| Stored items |
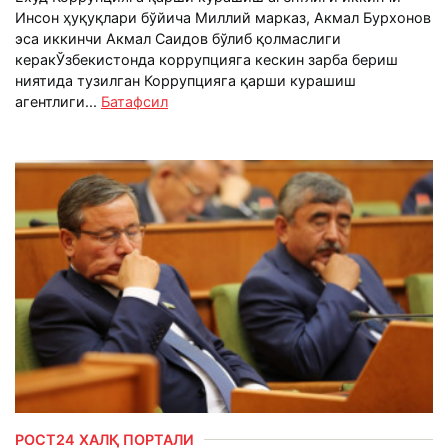
Инсон ҳуқуқлари бўйича Миллий марказ, Акмал Бурхонов
эса иккинчи Акмал Саидов бўлиб қолмаслиги
керакЎзбекистонда коррупцияга кескин зарба бериш
ниятида тузилган Коррупцияга қарши курашиш
агентлиги...
Батафсил
РОСТ24 ХАЛҚ ПОРТАЛИ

| TASK DIRECTIONS |
Check each line of the records above for the string "Акмал", and report every line that has it.

| SOLVED PROBLEM |
Инсон ҳуқуқлари бўйича Миллий марказ, Акмал Бурхонов
эса иккинчи Акмал Саидов бўлиб қолмаслиги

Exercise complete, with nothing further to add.